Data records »
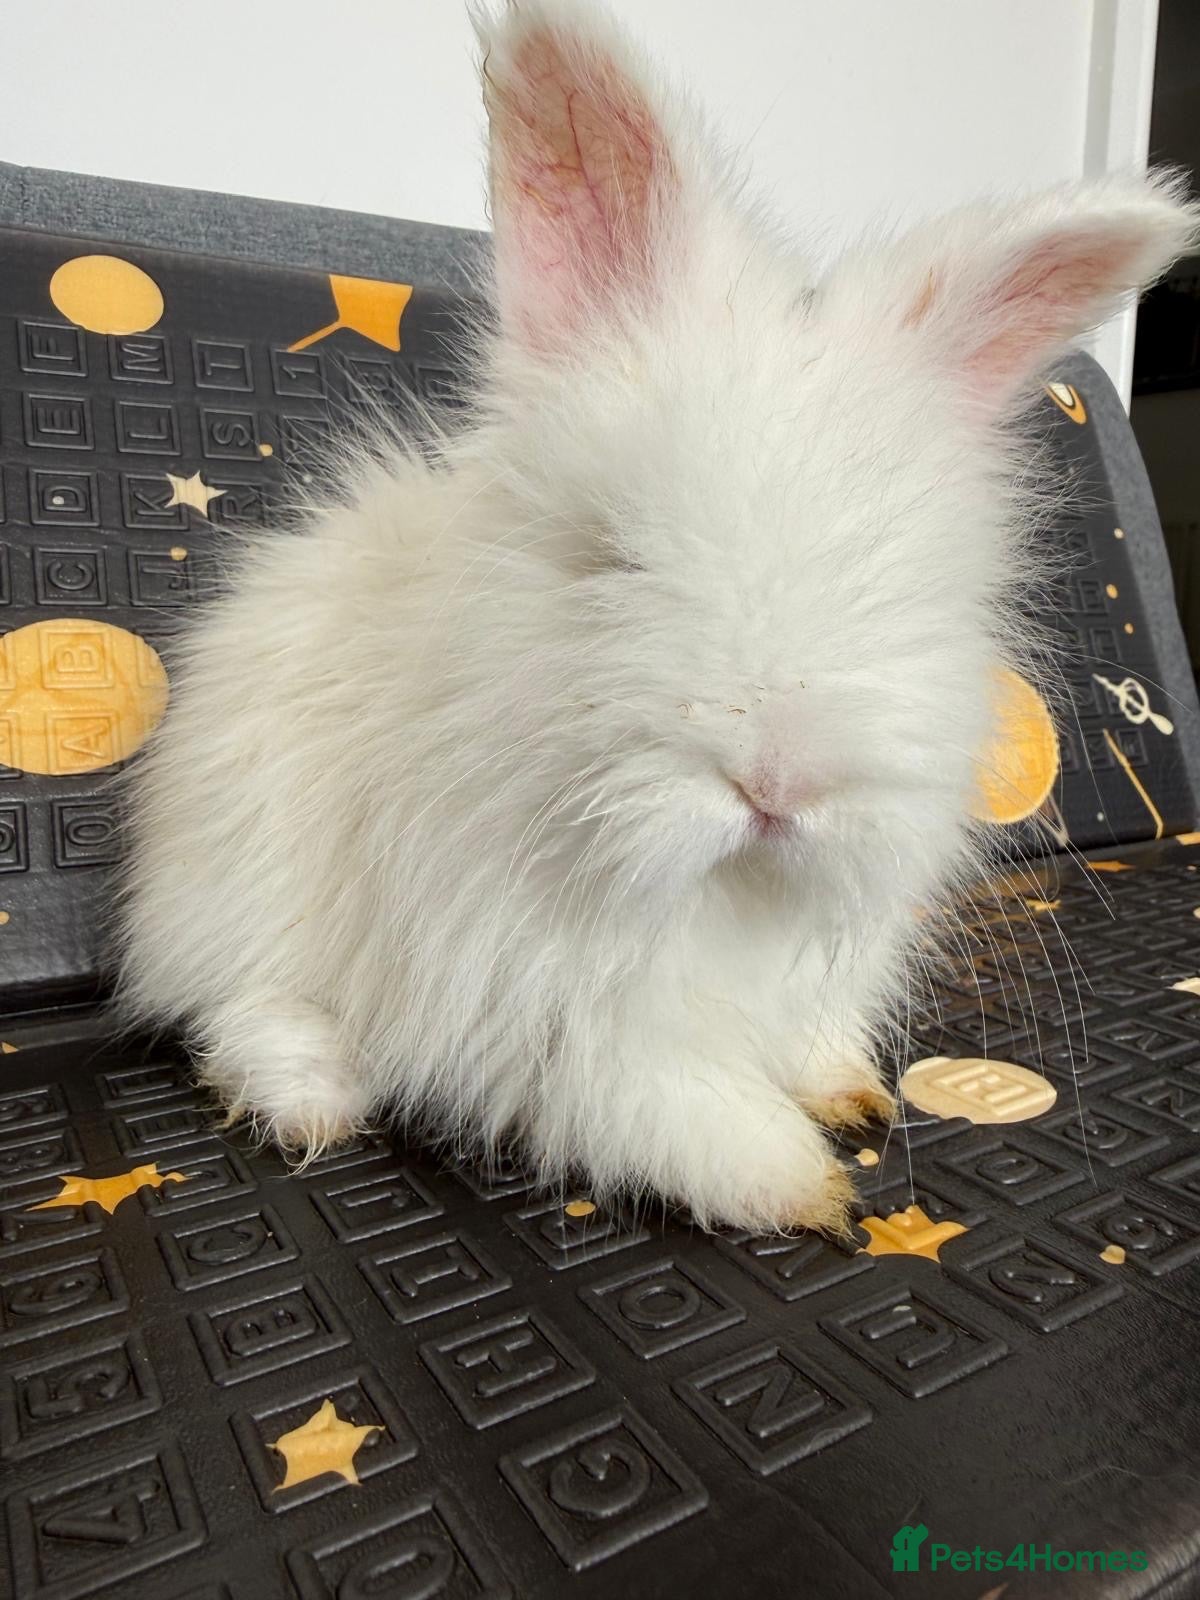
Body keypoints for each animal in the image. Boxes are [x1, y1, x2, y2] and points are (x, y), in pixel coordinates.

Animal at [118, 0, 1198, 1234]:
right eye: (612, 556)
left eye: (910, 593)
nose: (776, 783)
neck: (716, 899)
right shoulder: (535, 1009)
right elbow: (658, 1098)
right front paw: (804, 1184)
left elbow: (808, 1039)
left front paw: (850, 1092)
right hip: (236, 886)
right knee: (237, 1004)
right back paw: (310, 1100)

EXERCISE BRIEF » What you give back must match the entries exactly, apart from the omitted pictures.

RESULT BELOW »
Body keypoints for each animal in the image. Boxes are [x1, y1, x2, y2] and points are (x, y), in pixel coordinates.

Animal at [118, 0, 1198, 1234]:
right eye: (612, 556)
left eye: (910, 593)
nose: (776, 783)
neck: (716, 899)
right shoulder: (535, 1009)
right elbow: (658, 1098)
right front paw: (804, 1184)
left elbow: (808, 1039)
left front paw: (850, 1092)
right hip: (236, 886)
right knee: (237, 1004)
right back paw: (310, 1100)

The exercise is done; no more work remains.